Failure to prime is a common culprit for a pump malfunction and is usually not a defect in the equipment whatsoever. When a pump has ‘lost prime,’ it means the vacuum required to move water through the pump is not being fulfilled. Here are some basic priming instructions to ensure a proper suction before hiring a service technician to investigate.

**IMPORTANT! Be sure to turn off any pump relays prior to attempting any maintenance that requires you to open the pump lid. When in doubt, turn off the pump's circuit breaker. When in doubt about which circuit breaker to turn off, turn them ALL off. You will not do any lasting harm to your equipment by turning off the circuit breakers; you will, however, lose your fingers if they are caught in a spinning pump impeller.

1. Water Level - Confirm that the pool has enough water to supply the pump. Sometimes, an inch or two more water in the skimmer can make a difference in the hydraulics of the system due to factors like distance or elevation between the equipment and the pool.

2. Obstruction - Determine that the main drain and the skimmer throat are free of leaves, debris, and other obstructions. Next, confirm the basket within the strainer pot has been cleared of any debris.

3. Secure the Lid - Confirm the lid to the strainer pot has been securely shut. If the pump continues to fail to prime after all the above has been fulfilled, it is recommended you call your pool service technician to further investigate if there are any small leaks in the O-rings or cracks in the pot or lid and repair or replace them.


Occasionally when your pump won’t start, you will find the circuit breaker tripped or in the off position. Often times the solution is as simple as resetting the breaker, and away you go. If resetting the breaker doesn’t rectify the problem, or the breaker immediately trips, then you have another issue that needs to be addressed.

In single-speed pumps, the most common cause for a failure to start is a bad start capacitor. With computer-driven variable-speed pumps, the issue can be more complex. Very often, there is an automation programming error that is interrupting the operation of the pump, a damaged communication cable, or a drive unit failure resulting in a no-start condition. In any case, failures of this nature need to be called to your pool professional for repair.

-- EXTRACTED ENTRIES --
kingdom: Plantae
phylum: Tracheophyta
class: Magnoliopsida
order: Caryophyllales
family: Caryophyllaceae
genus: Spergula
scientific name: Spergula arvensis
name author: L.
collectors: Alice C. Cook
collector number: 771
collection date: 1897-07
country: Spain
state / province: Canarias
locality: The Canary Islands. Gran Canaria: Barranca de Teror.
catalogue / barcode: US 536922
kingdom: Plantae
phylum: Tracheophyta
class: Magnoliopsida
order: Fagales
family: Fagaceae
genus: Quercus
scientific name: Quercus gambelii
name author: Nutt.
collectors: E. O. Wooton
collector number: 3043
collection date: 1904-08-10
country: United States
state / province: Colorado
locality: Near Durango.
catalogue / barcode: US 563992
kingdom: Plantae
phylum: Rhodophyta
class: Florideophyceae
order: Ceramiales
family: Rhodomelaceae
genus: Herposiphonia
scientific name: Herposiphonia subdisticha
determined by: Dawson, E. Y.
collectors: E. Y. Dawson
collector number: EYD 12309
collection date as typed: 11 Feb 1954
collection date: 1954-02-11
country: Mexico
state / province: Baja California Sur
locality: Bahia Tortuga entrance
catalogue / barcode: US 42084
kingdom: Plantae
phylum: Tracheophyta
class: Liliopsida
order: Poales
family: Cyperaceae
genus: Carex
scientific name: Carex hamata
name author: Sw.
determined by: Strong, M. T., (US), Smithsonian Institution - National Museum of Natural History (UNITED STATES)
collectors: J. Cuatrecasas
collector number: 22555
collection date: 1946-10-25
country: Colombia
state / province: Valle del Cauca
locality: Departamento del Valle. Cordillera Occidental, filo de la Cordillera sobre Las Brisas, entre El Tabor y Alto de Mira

-- WHAT THE EXERCISE ASKS --
Carry on the pool pump troubleshooting text from its last sentence. The entries come from a source unrelated to the text.

-- RESULT OF THE EXERCISE --
If this happens, it is most likely the result of a seized motor drive shaft bearing or a failed start/run capacitor. Seized motor bearings can cause the motor to overheat and, in some cases, even catch fire. The best practice is to turn the circuit breaker to the pump off and call your pool equipment professional.


Aside from the possibilities covered above, a circuit breaker can be tripped by a loose wire connection, bad ground, water intrusion, electrical interference from other pieces of equipment, or a number of other causes. Occasionally a breaker is simply defective and needs to be replaced. In any case, it is recommended that a service technician is hired as dealing with live wires could be of serious concern, especially when dealing with water.


Corroded motor bearings, a damaged impeller, diffuser, drive shaft, or cooling fan are all possibilities for a pump exhibiting excessive noise or vibration. Any and all of these potential problems should be addressed by a qualified technician.

Although there are a lot of factors in ensuring the proper hygiene of your pool equipment, when something malfunctions, you can be empowered by learning what to look for, and, most importantly, by recognizing when a DIY method is not a recommended approach. A licensed and experienced service technician is always the correct choice if and when you are unsure of how to approach a mechanical problem. I have personally seen many pool owners step over a dollar to pick up a dime in attempting DIY repairs that end up costing them more in the end. Naturally, these systems have a domino effect with the potential to result in damage down the pipeline if done incorrectly. It can save you money (or pay, depending on how you look at it) to have someone who can guarantee their work be the ones to touch your equipment last.